For an insurance company, the risk of insuring, say a sea front restaurant that is going to get catastrophically flooded every winter, is far too high. They would be paying out way more than they can recoup through insurance premiums - especially when the restaurant is just one of thousands of seafront properties that need to be insured.

When Prof. Jem Bendell and others write about the social collapse that climate change is likely to usher in, this is the sort of thing they’re talking about - the disintegration of the insurance industry.

Insurance is one of the cornerstones of a functioning society. Nobody wants to live in an uninsured home, but nobody wants to buy a home that is uninsurable either. In not so many years time, millions of (seriously angry) people will be trapped in very precarious houses.

Will nation states step in to provide insurance for those who can’t afford or even find insurance on the open market?

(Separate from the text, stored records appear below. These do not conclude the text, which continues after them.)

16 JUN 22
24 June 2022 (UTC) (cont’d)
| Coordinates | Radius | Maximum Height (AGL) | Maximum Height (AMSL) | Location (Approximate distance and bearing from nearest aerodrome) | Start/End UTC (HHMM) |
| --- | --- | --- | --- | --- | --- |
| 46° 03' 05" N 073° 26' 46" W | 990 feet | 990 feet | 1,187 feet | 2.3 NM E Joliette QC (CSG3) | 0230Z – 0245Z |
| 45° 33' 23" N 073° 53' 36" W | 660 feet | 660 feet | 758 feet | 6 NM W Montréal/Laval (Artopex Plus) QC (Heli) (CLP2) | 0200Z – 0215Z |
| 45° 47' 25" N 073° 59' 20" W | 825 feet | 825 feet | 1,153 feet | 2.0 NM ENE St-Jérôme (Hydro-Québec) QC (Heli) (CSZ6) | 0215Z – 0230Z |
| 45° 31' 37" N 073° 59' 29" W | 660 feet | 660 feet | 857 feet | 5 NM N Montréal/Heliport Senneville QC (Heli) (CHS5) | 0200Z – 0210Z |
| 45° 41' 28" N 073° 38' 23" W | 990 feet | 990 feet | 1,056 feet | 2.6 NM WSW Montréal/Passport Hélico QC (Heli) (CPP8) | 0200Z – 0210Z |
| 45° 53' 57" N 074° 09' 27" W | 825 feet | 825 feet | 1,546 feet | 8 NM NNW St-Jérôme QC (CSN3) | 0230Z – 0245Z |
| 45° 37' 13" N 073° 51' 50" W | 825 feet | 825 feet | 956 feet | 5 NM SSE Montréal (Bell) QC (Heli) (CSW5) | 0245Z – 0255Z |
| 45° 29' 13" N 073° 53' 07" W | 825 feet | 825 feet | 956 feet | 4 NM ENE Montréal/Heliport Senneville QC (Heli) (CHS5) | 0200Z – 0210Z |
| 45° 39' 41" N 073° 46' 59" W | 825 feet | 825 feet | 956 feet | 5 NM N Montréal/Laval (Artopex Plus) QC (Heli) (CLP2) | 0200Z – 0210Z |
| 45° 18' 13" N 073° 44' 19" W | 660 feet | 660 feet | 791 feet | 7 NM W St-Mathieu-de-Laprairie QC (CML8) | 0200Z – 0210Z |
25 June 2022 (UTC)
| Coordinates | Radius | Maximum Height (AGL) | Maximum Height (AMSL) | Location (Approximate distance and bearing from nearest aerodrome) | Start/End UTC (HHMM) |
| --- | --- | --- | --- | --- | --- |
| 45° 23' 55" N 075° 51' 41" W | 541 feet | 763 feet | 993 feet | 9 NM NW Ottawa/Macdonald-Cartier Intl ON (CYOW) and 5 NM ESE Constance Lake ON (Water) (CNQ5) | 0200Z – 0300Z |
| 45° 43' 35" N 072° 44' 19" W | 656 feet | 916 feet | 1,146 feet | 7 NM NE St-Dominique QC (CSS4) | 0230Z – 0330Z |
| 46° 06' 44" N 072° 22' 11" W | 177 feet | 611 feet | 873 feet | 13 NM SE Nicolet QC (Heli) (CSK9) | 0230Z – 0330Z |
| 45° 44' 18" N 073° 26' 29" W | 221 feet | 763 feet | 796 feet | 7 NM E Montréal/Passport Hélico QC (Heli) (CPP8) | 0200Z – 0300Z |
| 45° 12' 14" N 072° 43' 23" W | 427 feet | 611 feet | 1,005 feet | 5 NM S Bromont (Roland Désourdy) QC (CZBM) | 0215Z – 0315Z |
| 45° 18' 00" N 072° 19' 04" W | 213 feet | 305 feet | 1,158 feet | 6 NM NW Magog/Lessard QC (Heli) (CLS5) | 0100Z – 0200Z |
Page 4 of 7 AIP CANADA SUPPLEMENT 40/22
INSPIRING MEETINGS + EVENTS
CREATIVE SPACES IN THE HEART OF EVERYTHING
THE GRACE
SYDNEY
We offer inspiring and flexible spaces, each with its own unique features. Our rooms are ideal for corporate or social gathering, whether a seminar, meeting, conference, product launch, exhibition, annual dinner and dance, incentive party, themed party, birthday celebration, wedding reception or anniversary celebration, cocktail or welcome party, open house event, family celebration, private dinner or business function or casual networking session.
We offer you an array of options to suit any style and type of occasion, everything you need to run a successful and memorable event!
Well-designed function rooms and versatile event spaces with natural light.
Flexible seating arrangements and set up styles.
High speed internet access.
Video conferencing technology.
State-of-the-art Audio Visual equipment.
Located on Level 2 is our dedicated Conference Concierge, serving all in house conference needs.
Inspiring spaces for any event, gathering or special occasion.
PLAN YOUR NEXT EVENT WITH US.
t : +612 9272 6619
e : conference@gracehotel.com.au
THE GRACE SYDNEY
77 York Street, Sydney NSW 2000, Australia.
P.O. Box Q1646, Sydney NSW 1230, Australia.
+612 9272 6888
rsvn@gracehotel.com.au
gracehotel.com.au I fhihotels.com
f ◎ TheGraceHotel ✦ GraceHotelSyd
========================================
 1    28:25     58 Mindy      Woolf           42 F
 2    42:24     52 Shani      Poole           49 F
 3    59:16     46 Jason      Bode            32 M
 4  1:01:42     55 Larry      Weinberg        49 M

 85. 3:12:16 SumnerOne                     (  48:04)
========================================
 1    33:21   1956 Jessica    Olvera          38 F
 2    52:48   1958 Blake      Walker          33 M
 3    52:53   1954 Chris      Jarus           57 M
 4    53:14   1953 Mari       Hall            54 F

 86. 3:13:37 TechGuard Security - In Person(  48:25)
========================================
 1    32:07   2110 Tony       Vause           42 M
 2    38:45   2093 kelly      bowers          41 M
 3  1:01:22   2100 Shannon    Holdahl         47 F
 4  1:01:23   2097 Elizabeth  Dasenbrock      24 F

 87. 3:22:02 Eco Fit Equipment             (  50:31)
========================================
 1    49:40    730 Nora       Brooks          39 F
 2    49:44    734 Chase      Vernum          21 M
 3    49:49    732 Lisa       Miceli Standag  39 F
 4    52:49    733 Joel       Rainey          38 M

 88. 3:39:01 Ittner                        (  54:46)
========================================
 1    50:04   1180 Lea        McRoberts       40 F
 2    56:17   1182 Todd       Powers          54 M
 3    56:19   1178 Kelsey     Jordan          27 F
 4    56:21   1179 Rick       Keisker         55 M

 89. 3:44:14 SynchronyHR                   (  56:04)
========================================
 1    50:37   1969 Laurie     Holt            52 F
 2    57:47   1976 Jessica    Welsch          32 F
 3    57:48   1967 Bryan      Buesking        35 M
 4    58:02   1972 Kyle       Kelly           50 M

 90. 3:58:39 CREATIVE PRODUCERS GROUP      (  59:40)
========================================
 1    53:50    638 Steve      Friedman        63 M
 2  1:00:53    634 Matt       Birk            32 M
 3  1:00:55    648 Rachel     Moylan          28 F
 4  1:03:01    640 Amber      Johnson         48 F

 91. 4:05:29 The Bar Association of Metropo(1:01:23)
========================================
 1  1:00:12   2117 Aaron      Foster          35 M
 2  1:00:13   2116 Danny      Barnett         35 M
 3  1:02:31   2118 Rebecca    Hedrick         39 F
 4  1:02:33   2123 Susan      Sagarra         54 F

Will nation states be able to afford to insure the millions of homes that are threatened by coastal flooding, river floods, forest fires?

‘Deep Adaptation’ is about having the foresight now to start moving people, businesses, public services, power stations, etc, away from threatened areas so that they are not left stranded in buildings that they can’t sell, can’t insure and ultimately can’t survive the onset of climate change.